Aggregations. For hybrid scenarios where some queries need DirectQuery and some can be cached, Power BI's aggregation features let you keep the high-volume queries fast while preserving SSO for the detail-level drill-throughs.
Right-size the gateway VM. SSO is more CPU-intensive than shared auth because of the encryption work. If your gateway is on a small VM and you turn on SSO for a heavily-used dataset, you'll see CPU spike. Monitor it. We typically recommend monitoring gateway performance as part of any production Power BI deployment.
When to invest in SSO and when to skip it
If you're a small-to-mid Australian business with one Power BI workspace, a handful of reports, and no row-level security requirements, gateway SSO is probably overkill. The shared service account model is simpler, faster to set up, and easier to maintain. The audit trail concerns are real but often addressable through other means.
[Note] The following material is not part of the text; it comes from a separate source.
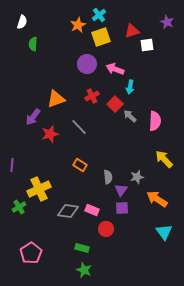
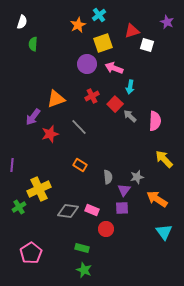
yellow square: moved 2 px right, 6 px down
white square: rotated 24 degrees clockwise
pink arrow: moved 1 px left, 1 px up
purple triangle: moved 3 px right
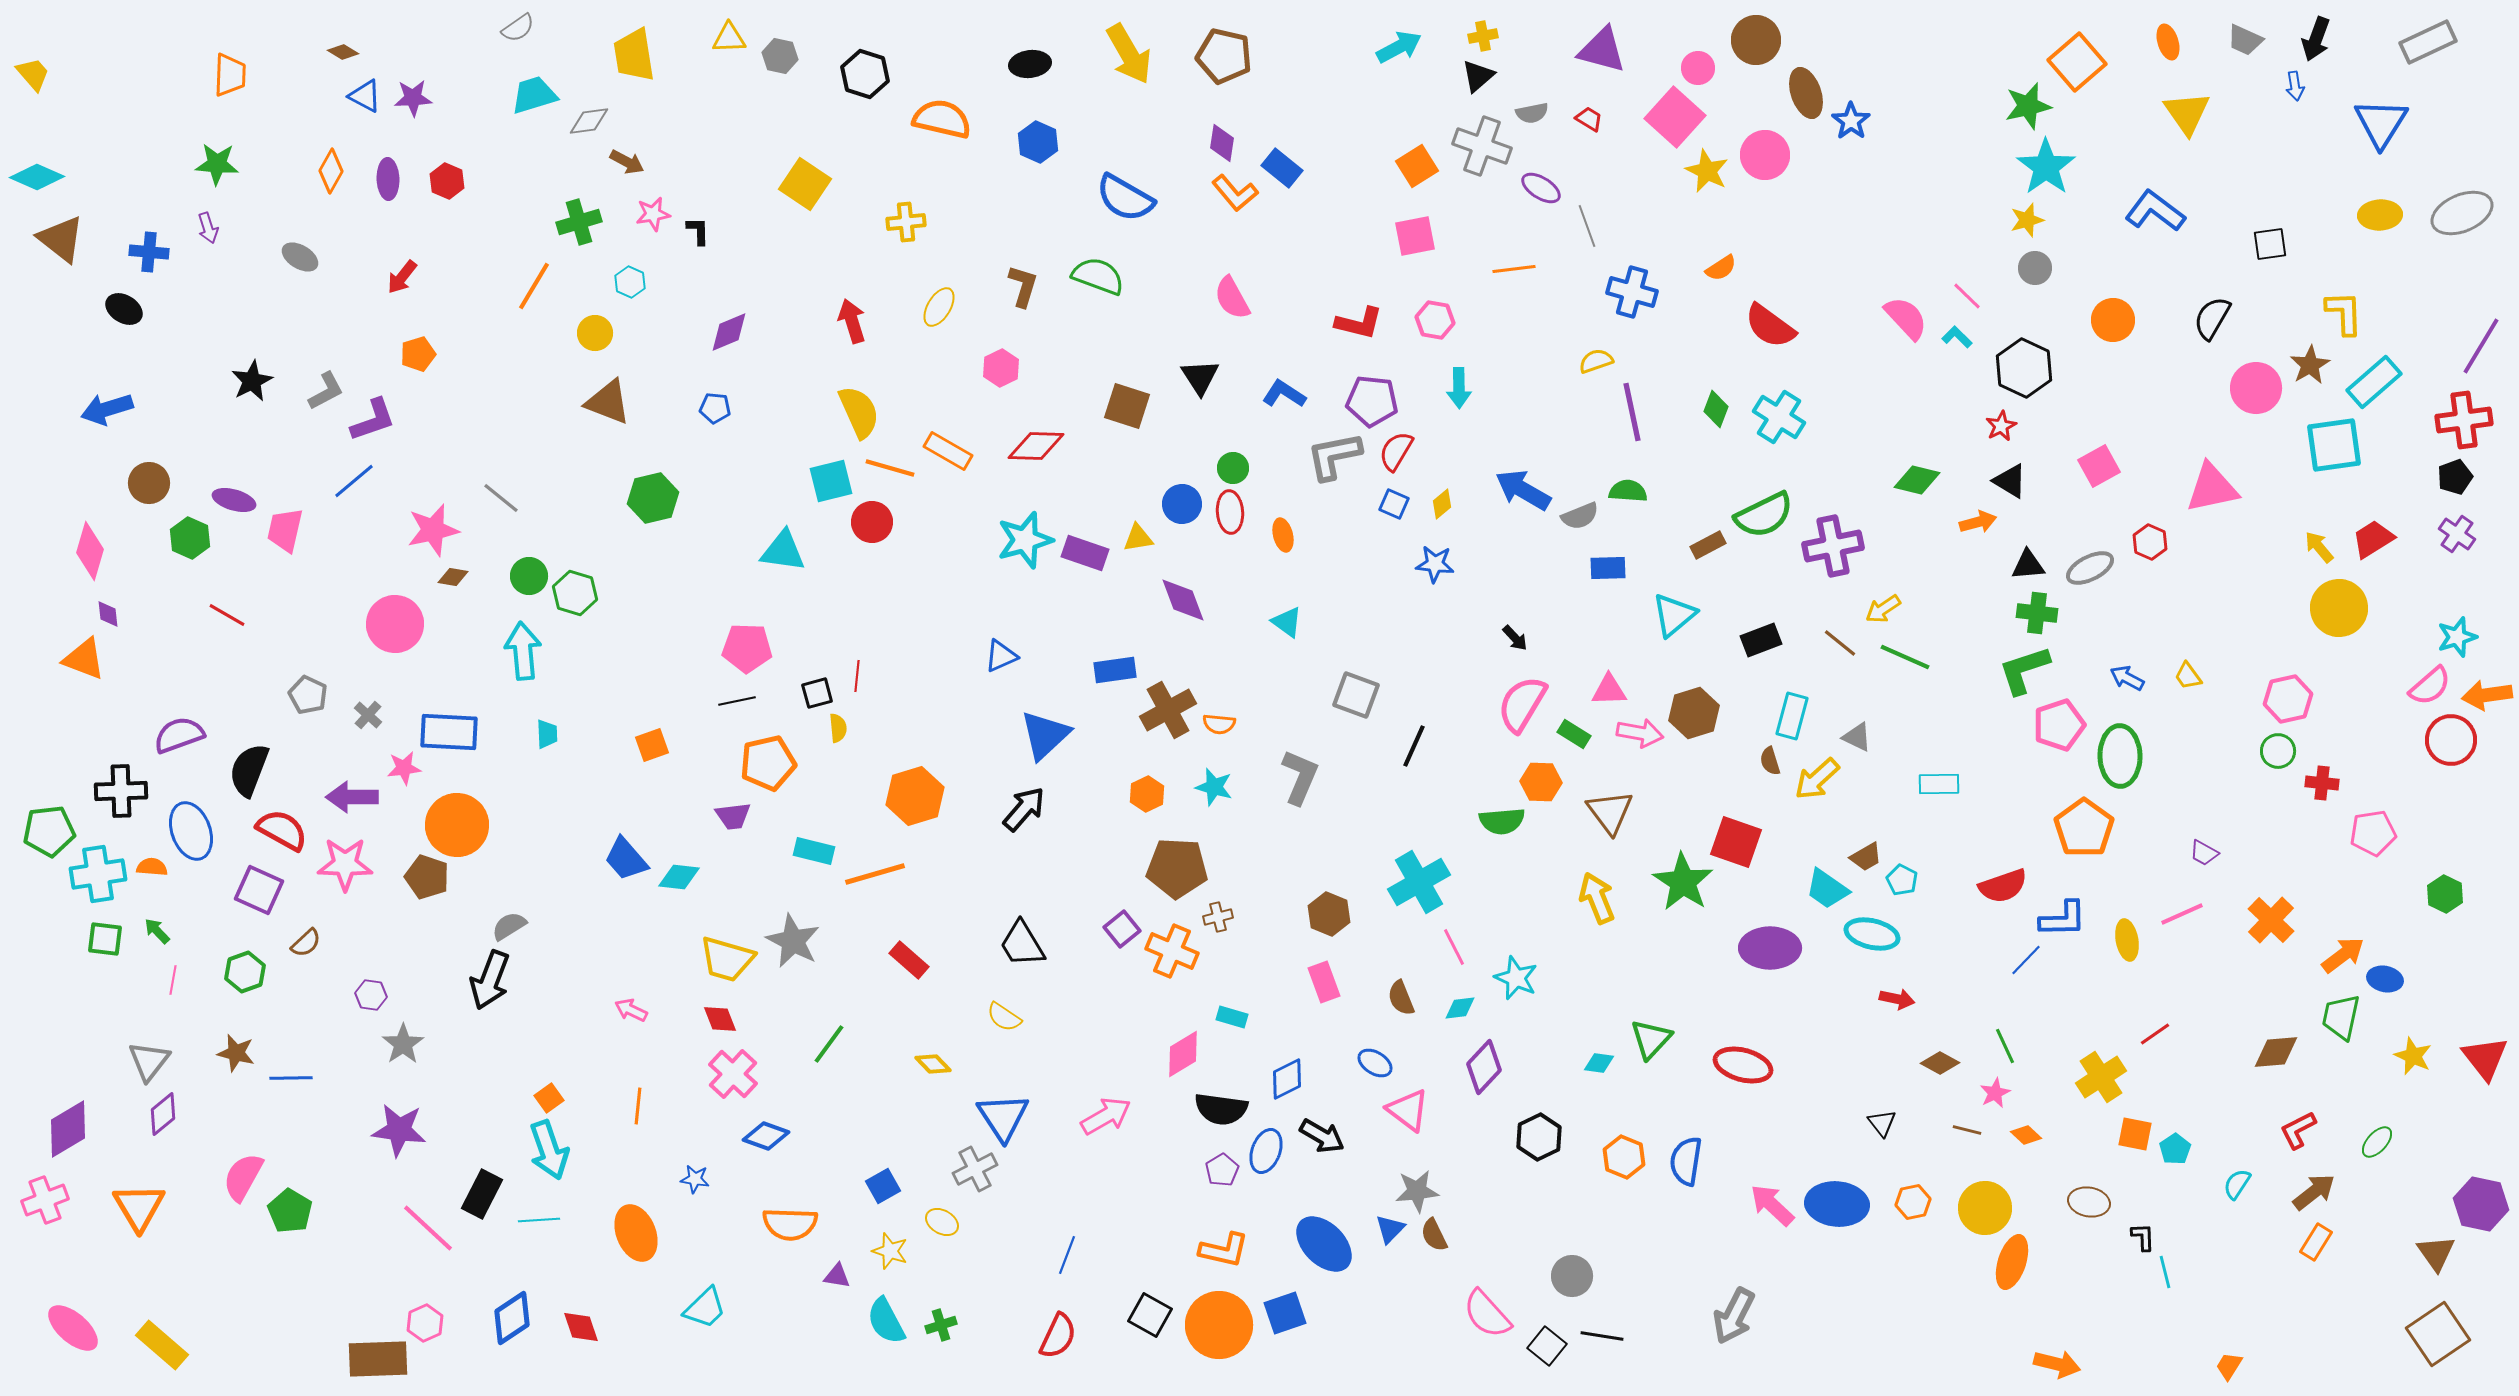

If you're an enterprise with compliance requirements, multi-tenant data, or a security team that demands per-user accountability for database queries, SSO is the right call. Budget for the AD work, get your Kerberos done properly the first time, and document the configuration so the next person to touch it doesn't have to reverse-engineer the SPN setup from scratch.
We help clients make this call as part of our broader Microsoft Fabric and Power BI consulting work. The answer depends on more than the technology - it's about who owns the gateway, how often the data sources change, and what your audit posture needs to be.
Reference: Use SSO for DirectQuery in the Power BI service from the Power BI documentation.